Under Tsar Stephen Dushan (r. 1331–1355), who grew up in Constantinople until the age of 13, the Serbian kingdom reached its greatest heights, encompassing nearly the entire Balkan Peninsula. In 1345, with the approval of the archbishop of Ochrid, the Patriarch of Bulgaria, and representatives of Mount Athos, Dushan raised the Serbian archbishop to the rank of patriarch, with his headquarters at Pec. He took the title “Patriarch of the Serbs and the Greeks.”
On Easter Sunday of the next year, at a national assembly held at Skopjle, Dushan was crowned by the new patriarch as emperor (tsar). Tsar Stephen saw himself as the legitimate, natural successor to the Byzantine emperor, since that empire had become so weak, and his had become so strong. At the time of his death, he was actually preparing to launch an attack against the imperial City.
This unilateral double “presumption” by the Serbs naturally scandalized the Byzantines, who excommunicated the Serbian tsar and his religious leaders. But by 1370, with the Serbian Empire in serious decline after the death of Tsar Stephen Dushan in 1355, the excommunications were lifted, and in 1375 the Serbian patriarchate was recognized by Constantinople.
With their defeat at the momentous Battle of Kosovo on June 15, 1389, despite the heroic leadership of Saint Lazor, their prince, the Serbs fell under the yoke of the Ottoman Turks.
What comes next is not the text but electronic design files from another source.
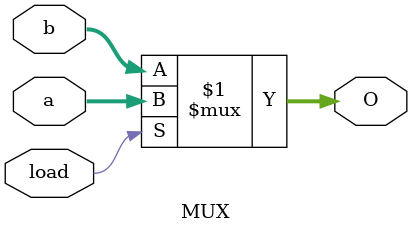
<source format=v>
`timescale 1ns / 1ps
/*******************************************************************
*
* Module: module_MUX.v
* Project: Archetchture_project
* Author: Mariam Abulela     900141674
          Nada Badawy        900171975
          Mohamed Al-Awadly  900163100
* Description: Mux that select its output based on the signal of the load
*
* Change history: 07/10/19  creat the module
* 28/10/19  Edit the module 
*
**********************************************************************/

module MUX #(parameter n=32) ( 
input [n-1:0] a, 
input [n-1:0] b, 
input load, 
output [n-1:0] O);

assign O= load ? a: b;

endmodule
</source>
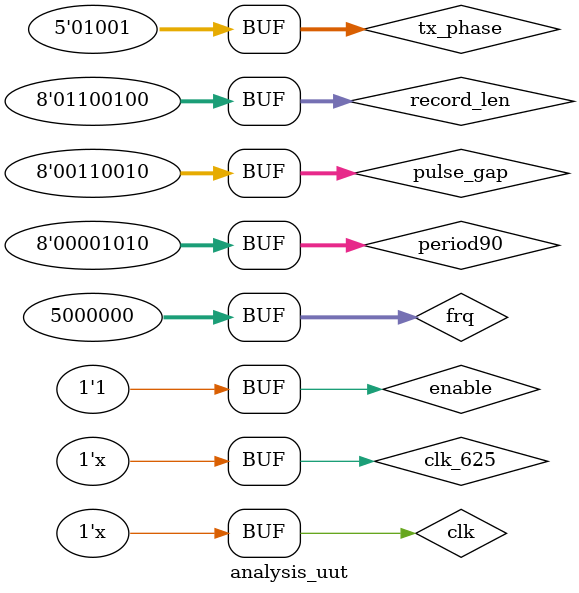
<source format=v>
`timescale 1ns / 1ps


module analysis_uut;


// Inputs
	reg [4:0] tx_phase;
	reg [7:0] pulse_gap;
	reg [7:0] record_len;
	reg [7:0] period90;
	reg enable;

	// Outputs
	wire [1:0] tx;
	wire rx;
	wire u_blank;

	// Inputs
	reg clk;
   reg clk_625;
   reg [31:0] frq;

	// Outputs
   wire clk_8x;
   wire [15:0] dds_i;
	wire [15:0] dds_q;
	wire [15:0] data_out_i;
	wire [15:0] data_out_q;
   wire [15:0] signal_in;

	// Instantiate the Unit Under Test (UUT)
	
   
   sin_source sin_source_vInput (
      .clk(clk_625),
      .frq_valid(1'b1),
      .frq(frq),
      .out(signal_in)
      );
      
   
   Signal_Generator gen (
		.clk(clk), 
		.clk_8x(clk_8x), 
		.frq(frq), 
		.TX(tx), 
//		.signal_out(signal_out), 
		.dds_i(dds_i), 
		.dds_q(dds_q) 
//		.signal_val(signal_val)
	);
   
   Signal_Analysis uut (
		.clk_8x(clk_8x), 
		.signal_in(signal_in), 
		.rx(rx), 
		.dds_i(dds_i), 
		.dds_q(dds_q), 
		.data_out_i(data_out_i), 
		.data_out_q(data_out_q)
	);

   clk_x8 clk_x8(
      .clk(clk),
      .clk_8x(clk_8x)
      );

   pulsers pulsers_uut (
		.tx_phase(tx_phase), 
		.pulse_gap(pulse_gap), 
		.record_len(record_len), 
		.period90(period90), 
		.clk(clk), 
		.enable(enable), 
		.tx(tx), 
		.rx(rx), 
		.u_blank(u_blank)
	);

   always #2.5 clk = ~clk;
   always #0.625 clk_625 = ~clk_625;

	initial begin
		// Initialize Inputs
		clk = 0;
      clk_625 = 0;
      frq = 32'd5000000;
      tx_phase = 5'd9;
		pulse_gap = 8'd50;
		record_len = 8'd100;
		period90 = 8'd10;
      enable = 1;
      
		// Wait 100 ns for global reset to finish
		#100;
        
		// Add stimulus here

	end
      
endmodule


</source>
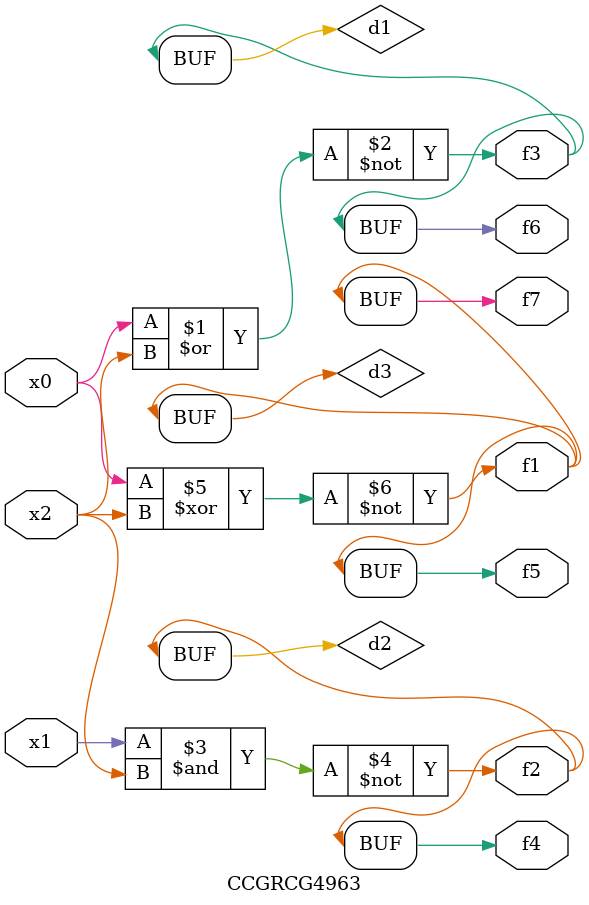
<source format=v>
module CCGRCG4963(
	input x0, x1, x2,
	output f1, f2, f3, f4, f5, f6, f7
);

	wire d1, d2, d3;

	nor (d1, x0, x2);
	nand (d2, x1, x2);
	xnor (d3, x0, x2);
	assign f1 = d3;
	assign f2 = d2;
	assign f3 = d1;
	assign f4 = d2;
	assign f5 = d3;
	assign f6 = d1;
	assign f7 = d3;
endmodule

</source>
On the eve of the great battle, Saint Lazor led his troops in receiving the Holy Eucharist, in a Liturgy during which they all dedicated themselves to die as martyrs in defense of their Church and their nation at the hands of the much more numerous Ottomans. Serbia was then completely integrated into the Ottoman realm. The Serbs did not regain their independence until 1830.